From Jonathan Gardner's Tech Wiki
Jump to: navigation, search

I love grep, and I use it all the time. A closely related program is find.

This is my favorite way to use it. If I am looking for any file with a particular line in it:

grep -rI 'the string' .

Explanation:

  • -r: Recurse through directories.
  • -I: Ignore binary files.
  • 'the string': The string to find. I always use single quotes.
  • .: The directory to search through.

Here are the most common patterns I use in grep: (See Regex)

  • \|: Alternatives.
  • *: The Kleene Star-0 or more of the preceeding.
  • \+: One or more.
  • \?: Zero or one. In other words, optional.
  • \<, \>: Word boundaries. For instance, if I was looking for the word 'python' and not 'pythons' or 'unpythonic', I would type '\<python\>'.
  • \(, \): Grouping parens.

Sometimes I want a case-insensitive search (rarely though). Just use the -i option to grep.

I never, never use egrep. I am too used to grep's regex syntax.

-A NUM Show NUM lines after the matching line.
-B NUM Show NUM lines before the matching line.
-C NUM Show NUM lines around the matching line.
--colour Color the matching expressions. Some people do "alias cgrep grep --color". I don't.
-c Just show how many lines matched.
-I Ignore binary files.
-i Ignore case.
-l Show only the filenames that match.
-L Show only the filenames that don't match.
-n Show the line numbers.
-o Show only the match.
-r Recurse through directories.
-v Show lines that don't match the expression. This is great for using with tail when you don't want to see certain lines.
-P Use perl's regex engine.

Patterns

See regex.

Most of grep's regex syntax needs to be escaped. Don't forget that bash does some magic on double-quotes, so use single-quotes if possible.

Characters

[chars] Any char. You can also use POSIX groups inside.
. Any char.
\w Any word char.
\W Any non-word char.
\char char if char is a special character.

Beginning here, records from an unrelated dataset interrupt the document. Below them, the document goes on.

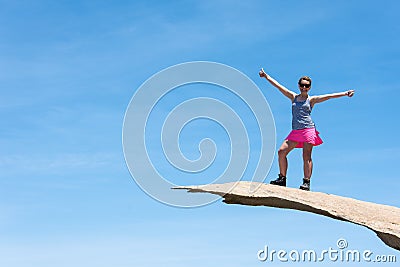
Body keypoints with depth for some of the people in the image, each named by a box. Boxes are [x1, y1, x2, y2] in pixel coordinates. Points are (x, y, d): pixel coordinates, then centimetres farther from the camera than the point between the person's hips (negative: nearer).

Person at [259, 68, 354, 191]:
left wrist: (345, 93, -5)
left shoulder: (311, 99, 9)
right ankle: (282, 178, 3)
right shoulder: (293, 97, 17)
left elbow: (329, 96, 2)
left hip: (308, 129, -4)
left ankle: (306, 182, -13)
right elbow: (278, 86, 17)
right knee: (282, 151, -5)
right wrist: (266, 76, 18)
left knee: (306, 156, -11)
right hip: (295, 131, 4)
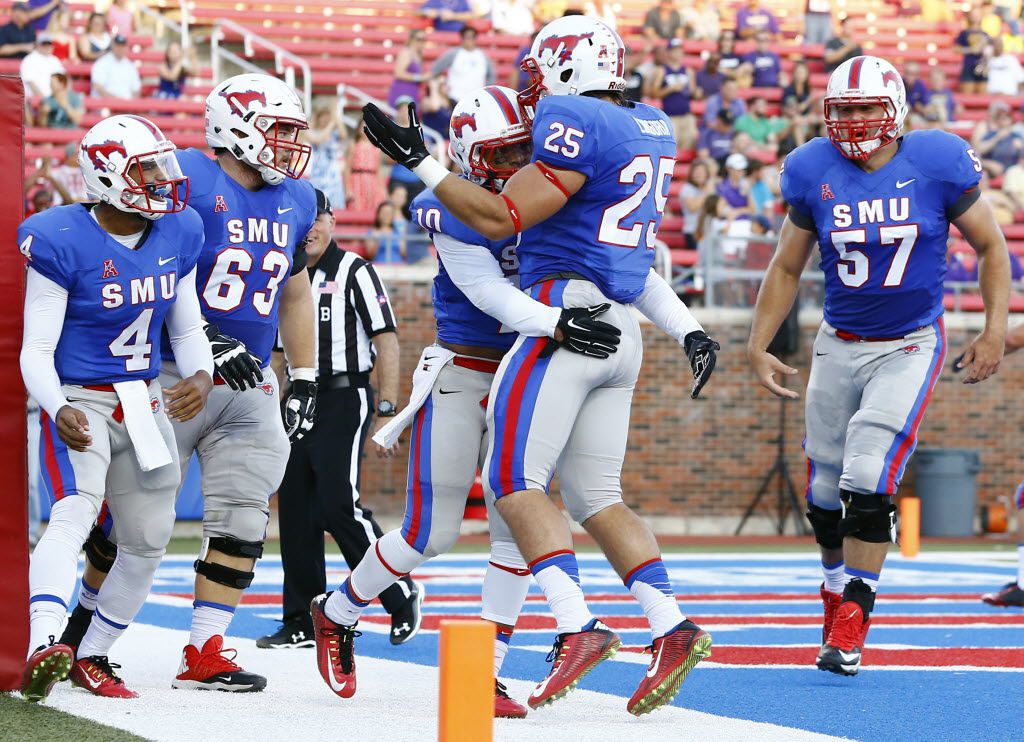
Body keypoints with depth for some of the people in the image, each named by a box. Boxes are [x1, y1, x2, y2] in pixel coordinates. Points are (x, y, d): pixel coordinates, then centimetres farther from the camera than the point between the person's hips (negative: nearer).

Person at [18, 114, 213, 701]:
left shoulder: (178, 235, 3)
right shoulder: (62, 242, -16)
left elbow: (188, 327, 15)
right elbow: (36, 349, -15)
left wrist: (200, 377, -6)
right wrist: (59, 411, -33)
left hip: (147, 405, 7)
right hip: (81, 403, -7)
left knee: (149, 540, 11)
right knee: (75, 514, -29)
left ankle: (91, 657, 27)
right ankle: (41, 648, -47)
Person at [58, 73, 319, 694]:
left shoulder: (295, 201, 10)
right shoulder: (185, 181, -12)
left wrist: (305, 379, 16)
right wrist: (205, 340, -25)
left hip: (251, 386, 6)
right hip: (174, 378, -6)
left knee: (242, 521, -1)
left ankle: (204, 654, 4)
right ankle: (86, 625, 21)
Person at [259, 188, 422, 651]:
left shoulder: (354, 272, -5)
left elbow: (386, 342, -9)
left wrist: (387, 412, -15)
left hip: (344, 400, -7)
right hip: (300, 405, 7)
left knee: (337, 504, -14)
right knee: (295, 509, 4)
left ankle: (402, 597, 1)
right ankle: (302, 622, 10)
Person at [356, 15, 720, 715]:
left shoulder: (579, 127, -12)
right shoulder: (650, 131, 15)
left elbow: (498, 218, -14)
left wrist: (418, 158, -9)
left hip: (567, 315, -9)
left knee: (515, 480, -6)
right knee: (595, 496, 12)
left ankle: (579, 627, -18)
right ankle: (673, 627, 1)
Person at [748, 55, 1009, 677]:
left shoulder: (937, 164, -11)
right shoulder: (813, 173, -4)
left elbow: (991, 247, 1)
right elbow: (787, 268, 9)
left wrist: (996, 328, -6)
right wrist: (759, 347, 4)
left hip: (911, 346, -3)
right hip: (840, 345, 3)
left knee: (869, 481, -17)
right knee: (826, 493, 8)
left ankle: (850, 626, -8)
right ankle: (839, 589, 34)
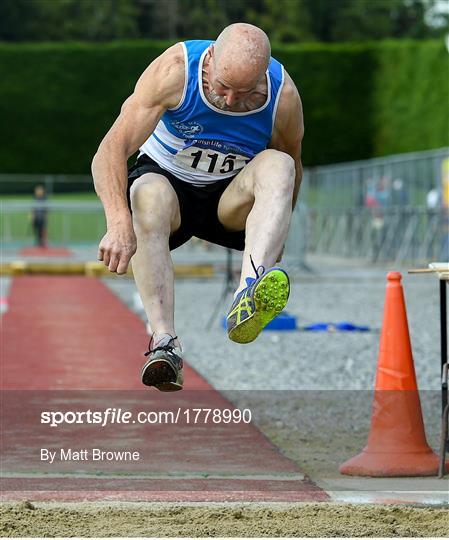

POSIX groups can be used inside the square brackets. These are [:alnum:], [:alpha:], [:cntrl:], [:digit:], [:graph:], [:lower:], [:print:], [:punct:], [:space:], [:upper:], and [:xdigit:]. Don't forget that these can be combined, as in [[:lower:][:digit:]%].

Grouping

\(pattern\) Basic grouping.
\| Alternation.

Positions

^ Start of line.
$ End of line.
\< \> Beginning, end of word.
\b Word boundary
\B Non-word boundary


Multipliers

* Zero or more
\+ One or more
\? Zero or one
\{n\} n times
\{n,m\} n to m times, inclusive
\{n,\} n or more times

These are all greedy. Non-greedy has a '\?' after the multiplier.